Kevin Pho: For those DPC practices that fail, especially during economic downturns, is the reason simply that they just don’t have the right mix of retail versus employer customers? Is it skewed too much one way or the other? What are you seeing as the main reason?

Dana Y. Lujan: No. I think the reason why a lot of these DPCs fail within the first two to three years is because when they first started off (and I am not speaking about the new doctors; it is doctors who are transitioning), they probably didn’t have a ramp-up period of really solidifying their mix between retail and employer. So that is always the number one reason.

Number two is market analysis. If your market analysis is off, let’s say you are transitioning or you are a new provider and you are going into a market but you notice six other DPCs all around you, that makes it very hard to obtain new patients because you are all after the same thing.

Number three I have seen is the pricing.

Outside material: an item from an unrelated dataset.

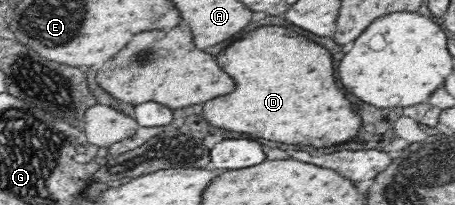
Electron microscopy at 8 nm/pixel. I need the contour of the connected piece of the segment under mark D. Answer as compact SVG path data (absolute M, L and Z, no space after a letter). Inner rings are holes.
M248 28L243 39L217 55L219 65L235 79L237 87L225 97L207 101L202 118L215 128L301 147L330 148L355 138L362 122L337 87L329 51L291 28L252 29L255 31Z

Sometimes I will wonder whenever I see a DPC: “Oh, your price is 50. OK, how is this happening?” Then I see their menu, and it is a menu. I’m like: “OK, why do you have this? You are putting yourself at 50, then you have all this menu with different pricing. What are you trying to accomplish?” Their clarity is off. You need clarity because I am not going into a restaurant to order; I am trying to find a doctor to build that relationship and trust. It is a mixture of things in that regard.

Kevin Pho: We are talking to Dana Y. Lujan. She is a health care strategist. Today’s KevinMD article is “Is direct primary care sustainable in a downturn?” Dana, let’s add some take-home messages that you want to leave with the KevinMD audience.

Dana Y. Lujan: Access improves care, but economics determines sustainability. Think like a CEO, validate like a CFO, and be clear about who is paying, who benefits, and how savings are captured.

Kevin Pho: Dana, as always, thank you so much for sharing your perspective and insight and thanks again for coming back on the show.

Dana Y. Lujan: Thank you for having me again.